Although the benefit to an opinion recipient of agreeing to a cap may not be obvious at first glance, opinion recipients, like everyone else involved in the opinion process, have a stake in its smooth functioning. Transactions involving opinions are not one-off events, and over the long run forcing law firms to risk their futures each time they give an opinion is in nobody's interest. Moreover, as a practical matter, putting a firm's back to the wall if something goes wrong may prolong litigation and even lead to a scorched-earth policy under which a firm exhausts its financial resources on defense costs rather than settle for an amount that exceeds its insurance coverage. Thus, we are hopeful that clients will support the efforts of their counsel to manage the liability counsel takes on when giving third-party opinions on their behalf. In addition, we are hopeful that institutions, which often receive third-party opinions from the same firms they rely on for representation in other transactions, will take a longer-range view of what is in their self interest and not dismiss a proposed cap out of hand.
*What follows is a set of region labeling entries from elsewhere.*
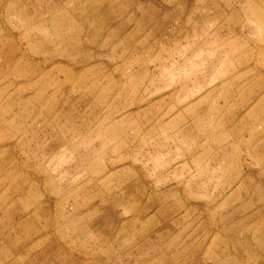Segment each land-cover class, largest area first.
<instances>
[{
    "label": "rangeland",
    "instance_id": "rangeland-1",
    "mask_svg": "<svg viewBox=\"0 0 264 264\" xmlns=\"http://www.w3.org/2000/svg\"><path fill=\"white\" fill-rule=\"evenodd\" d=\"M0 264H264V0H0Z\"/></svg>",
    "mask_w": 264,
    "mask_h": 264
}]
</instances>
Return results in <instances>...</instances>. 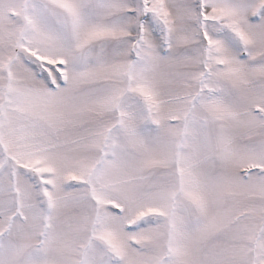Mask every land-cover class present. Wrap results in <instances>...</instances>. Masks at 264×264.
Segmentation results:
<instances>
[{"label": "snow or ice", "instance_id": "1", "mask_svg": "<svg viewBox=\"0 0 264 264\" xmlns=\"http://www.w3.org/2000/svg\"><path fill=\"white\" fill-rule=\"evenodd\" d=\"M0 264H264V0H0Z\"/></svg>", "mask_w": 264, "mask_h": 264}]
</instances>
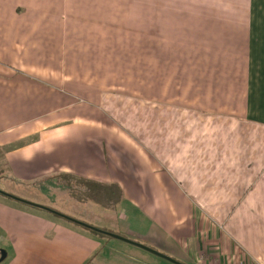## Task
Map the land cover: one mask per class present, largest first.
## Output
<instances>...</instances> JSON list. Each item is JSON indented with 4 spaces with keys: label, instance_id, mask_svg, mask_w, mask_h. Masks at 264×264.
<instances>
[{
    "label": "crops",
    "instance_id": "obj_1",
    "mask_svg": "<svg viewBox=\"0 0 264 264\" xmlns=\"http://www.w3.org/2000/svg\"><path fill=\"white\" fill-rule=\"evenodd\" d=\"M0 174L182 264H264V0H0ZM87 182L116 187L114 213ZM9 202L0 264L152 260Z\"/></svg>",
    "mask_w": 264,
    "mask_h": 264
},
{
    "label": "rangeland",
    "instance_id": "obj_2",
    "mask_svg": "<svg viewBox=\"0 0 264 264\" xmlns=\"http://www.w3.org/2000/svg\"><path fill=\"white\" fill-rule=\"evenodd\" d=\"M3 176H5L4 174H0V189H1V191H3V182H4V179H5V177H3ZM46 182V185L47 186H52V187H54V188H56L57 187V184H55V183H53V182H50V184H48L47 183V181H45ZM73 182H76V181H73ZM63 183H68L67 181H65V182H63ZM75 187V186H74ZM64 190L65 191H67V192H72L74 189H67V188H64ZM98 191H99V197H101V199H99V201L97 202V199L96 200H90V207H95V209H97L98 207H100V206H103V207H107V208H110V212L109 213H114V211H115V209H116V203H113V204H109V203H107V201H106V199H107V193L105 192V191H102V189L101 188H99L98 189ZM108 192V191H107ZM112 192V191H111ZM5 193V192H4ZM56 195H58V194H62V192H60L59 193V191H56ZM39 194V193H38ZM90 194H91V191H90ZM0 197H3V198H0V200H2V201H4V202H7V203H9V204H11L9 201H10V198L8 197V196H5L4 194H0ZM67 200V199H66ZM66 200H65V202H66ZM64 202V203H65ZM73 202H75V207H77L79 210H84L85 208H86V206L84 205V204H82L80 201H75L73 198H69V201H68V204H69V206L72 208V203ZM112 221H111V223H109V224H115L114 223V221H113V219H111ZM126 222L129 224V219L128 220H126ZM132 225H134V223L133 222H130ZM100 224H104V225H106L105 223H103V222H100ZM91 226V225H90ZM94 227V226H93ZM102 236V235H101ZM104 236V235H103ZM109 239H111V238H109ZM131 240V239H130ZM111 241H113L114 243H117V245H129V244H125V243H127V242H120L121 240H119V239H116V238H112V240ZM131 241H133V240H131ZM133 242H136V241H133ZM121 243H123V244H121ZM132 245V244H131ZM130 247H133V246H130ZM135 247H138V246H135ZM109 248V252L111 253V252H114V253H119L118 251H117V249L118 248H116V246H113V247H108ZM137 249H139V248H137ZM4 251L6 254H7V252H8V254H10L9 255V257H11L13 254H12V249H11V246H10V243L8 242V240H7V238L5 237V236H3V237H1V234H0V251ZM9 250V251H8ZM110 250H112V251H110ZM141 251V250H140ZM144 253H149V252H144ZM119 254H121V253H119ZM162 254V253H161ZM121 255H123V254H121ZM147 255H150L149 257H151L150 259H152L151 261H138V260H136V259H133V258H130V257H127V259L129 258L130 260H134V261H136V262H138V263H140V264H174V263H172V262H170V261H168V260H166V259H163V258H161V257H159V256H157V255H154V254H147ZM163 255H165V254H163ZM1 254H0V260H1ZM124 256V255H123ZM167 256V255H166ZM126 257V256H125ZM169 257V256H168ZM170 258H172V257H170ZM172 259H174V258H172ZM9 260H10V258H9ZM8 260V261H9ZM8 261H7V263H8ZM6 263V264H7Z\"/></svg>",
    "mask_w": 264,
    "mask_h": 264
},
{
    "label": "water",
    "instance_id": "obj_3",
    "mask_svg": "<svg viewBox=\"0 0 264 264\" xmlns=\"http://www.w3.org/2000/svg\"><path fill=\"white\" fill-rule=\"evenodd\" d=\"M0 194H4L5 196H8V197H10V198L16 199V200H18V201L24 202V203H26V204H29V205H32V206H35V207H39V208H42V209H45V210H49V211H51V212H53V213H55V214H57V215H60V216L66 218V219H68V220H70V221H73V222H75V223H77V224H79V225H82V226H84V227H88L89 229H93V230H95V231H99V232H101V233H103V234H106V235L112 237V238H116V239H119V240H121V241H124V242L130 243V244H132V245L138 246V247H140V248H142V249H144V250H146V251H148V252H150V253H152V254H154V255H157V256H159V257H161V258H163V259H166V260H168V261H170V262H172V263H174V264H182V263L176 261L175 259H172V258H170V257H168V256H166V255H163V254H161L160 252H158V251H156V250H154V249H152V248H150V247H148V246H146V245H142V244H140V243L133 242V241H131V240L128 239V238H125V237H122V236H119V235H117V234H113V233H110V232H107V231H103V230L98 229V228H96V227L90 226V225H88V224H86V223H83V222L77 221V220H75V219H73V218H71V217H68V216H65V215H63V214H61V213H58V212H56V211H54V210H51V209H49V208H47V207L39 206V205H35L34 203H31V202L25 201V200H23V199L17 198V197H15V196L11 195V194L6 193V192L4 193V191H1V190H0ZM0 253H1V255H2L0 261H3V260L6 258V253H5L4 251H2V250L0 251Z\"/></svg>",
    "mask_w": 264,
    "mask_h": 264
},
{
    "label": "trees",
    "instance_id": "obj_4",
    "mask_svg": "<svg viewBox=\"0 0 264 264\" xmlns=\"http://www.w3.org/2000/svg\"><path fill=\"white\" fill-rule=\"evenodd\" d=\"M80 179H78L76 182H82V181H79ZM88 184H84V186H88V187H90V190H88V196L90 197V198H92L93 200H96L97 199V202L99 201V199H101V197H99L100 195H99V191H98V189L99 188H97V187H99V185L98 184H96V183H91V182H87ZM114 188H116L115 186H107L106 187V189L105 190H102V191H105L106 193H107V199H106V201H107V203H109V204H113V203H116L118 200H119V198L121 197V194L119 193V191H116V190H114ZM90 191H91V194H90ZM108 191V192H107ZM112 191V192H111ZM86 228H88V227H86ZM97 228V227H96ZM89 229V228H88ZM89 230H91V231H93L94 233H97V234H99V235H104V236H108V235H106V234H103V233H101V232H99V231H95V230H93V229H89ZM102 230V229H101ZM103 231H105V230H103Z\"/></svg>",
    "mask_w": 264,
    "mask_h": 264
},
{
    "label": "built area",
    "instance_id": "obj_5",
    "mask_svg": "<svg viewBox=\"0 0 264 264\" xmlns=\"http://www.w3.org/2000/svg\"><path fill=\"white\" fill-rule=\"evenodd\" d=\"M202 260V258H201V256H199L198 258H197V262L199 263V261H201Z\"/></svg>",
    "mask_w": 264,
    "mask_h": 264
}]
</instances>
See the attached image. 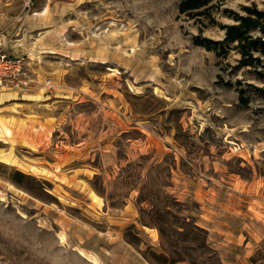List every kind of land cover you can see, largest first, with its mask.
Returning <instances> with one entry per match:
<instances>
[{"label":"rangeland","instance_id":"rangeland-1","mask_svg":"<svg viewBox=\"0 0 264 264\" xmlns=\"http://www.w3.org/2000/svg\"><path fill=\"white\" fill-rule=\"evenodd\" d=\"M179 1L0 0L37 80L0 100V264H110L107 231L148 264H264V73L194 43L264 0Z\"/></svg>","mask_w":264,"mask_h":264},{"label":"trees","instance_id":"trees-1","mask_svg":"<svg viewBox=\"0 0 264 264\" xmlns=\"http://www.w3.org/2000/svg\"><path fill=\"white\" fill-rule=\"evenodd\" d=\"M220 0H180L178 12L189 18L201 21L202 18H211L212 9ZM244 13H235L233 22L221 25L224 37L221 40L194 37V43L207 50H215L225 56L229 51V44L239 54L238 64L254 68L258 73H264V8L256 5L243 6ZM246 100H242L245 103ZM15 175H23L15 172ZM195 232H202L198 226H194ZM153 260L165 263L167 257L164 254L152 255ZM151 264V260H148Z\"/></svg>","mask_w":264,"mask_h":264},{"label":"built area","instance_id":"built-area-1","mask_svg":"<svg viewBox=\"0 0 264 264\" xmlns=\"http://www.w3.org/2000/svg\"><path fill=\"white\" fill-rule=\"evenodd\" d=\"M37 82L27 67L23 56H8L0 53V96L7 92L25 93ZM45 80L44 85L49 86Z\"/></svg>","mask_w":264,"mask_h":264},{"label":"crops","instance_id":"crops-1","mask_svg":"<svg viewBox=\"0 0 264 264\" xmlns=\"http://www.w3.org/2000/svg\"><path fill=\"white\" fill-rule=\"evenodd\" d=\"M6 96V94H3L0 97V100ZM106 234H109L110 237H114L115 239L108 240L110 245L107 247V253L110 264H148L145 259H143L136 251L132 249V247L121 240L122 238H120V233L118 231H107Z\"/></svg>","mask_w":264,"mask_h":264},{"label":"bare ground","instance_id":"bare-ground-1","mask_svg":"<svg viewBox=\"0 0 264 264\" xmlns=\"http://www.w3.org/2000/svg\"><path fill=\"white\" fill-rule=\"evenodd\" d=\"M2 95H3V94H2ZM2 95H1V96H2ZM1 96H0V97H1Z\"/></svg>","mask_w":264,"mask_h":264}]
</instances>
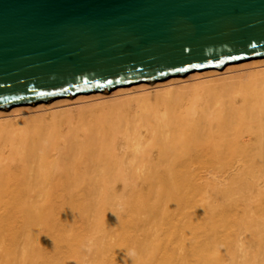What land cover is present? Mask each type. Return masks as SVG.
Returning <instances> with one entry per match:
<instances>
[{"label": "bare ground", "instance_id": "obj_1", "mask_svg": "<svg viewBox=\"0 0 264 264\" xmlns=\"http://www.w3.org/2000/svg\"><path fill=\"white\" fill-rule=\"evenodd\" d=\"M0 264H264V56L0 108Z\"/></svg>", "mask_w": 264, "mask_h": 264}, {"label": "water", "instance_id": "obj_2", "mask_svg": "<svg viewBox=\"0 0 264 264\" xmlns=\"http://www.w3.org/2000/svg\"><path fill=\"white\" fill-rule=\"evenodd\" d=\"M264 56V0H0V108Z\"/></svg>", "mask_w": 264, "mask_h": 264}]
</instances>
An Epilogue--The Suicide King
We invite you, the readers of this article, to join us in a simple card game. We'll call it the Suicide King game after the King of Hearts, the card in which the King holds a sword to his head, apparently poised to do himself in. The game will begin with your placing your initial stake, let's say your life savings of $5 million, on the table in front of you. You then will shuffle a deck of cards and draw one card from the deck. If the card you draw is not the Suicide King, you will win and we will pay you cash in an amount equal to 5 percent of your $5 million. From that 5 percent (initially $250,000) you will pay yourself 40 percent (initially $100,000) as a salary for playing the game and add the balance (initially $150,000) to what you have on the table. If you draw the Suicide King, we will win and you will give us your $5 million.

The game will continue on the first day of each subsequent calendar quarter, with your drawing one card from a new deck. If you win, we will pay you 5 percent of your initial stake and accumulated profits; you will pay yourself 40 percent as salary and add the remainder to your stake on the table. If we win, you will turn over to us what you then have in front of you.

After the first year, assuming, as is likely, that you do not draw the Suicide King (the odds are about one in 13), you will have made over $600,000 and paid yourself a salary of over $400,000. You will be feeling rich and happy. If, as is still likely, you do not draw the Suicide King in the second year, you will be richer still, and may even start to brag to your friends about your financial acumen. And so it may go for many years. But no matter how many years pass, no matter how large your salary and the pile of cash in front of you, we know one thing for sure: at some point you will lose. And when you do, you will lose your life savings and all your profits. You will lose everything.

Now, we readily concede that lawyers are professionals, not gamblers. When they deliver closing opinions, they do not—and should not—regard themselves as playing a game of chance. But no matter how professional they may have been in preparing their opinions, at least three major law firms have been targets of potentially catastrophic suits in the last few years. And that should give everyone pause. We, therefore, end with the question we asked at the outset of this article. The question is whether, in light of your practice, the opinions you give, and the procedures you have in place, you have fully considered the risks you have been running when delivering third-party opinions. The question is whether—unwittingly—you have been playing the Suicide King game.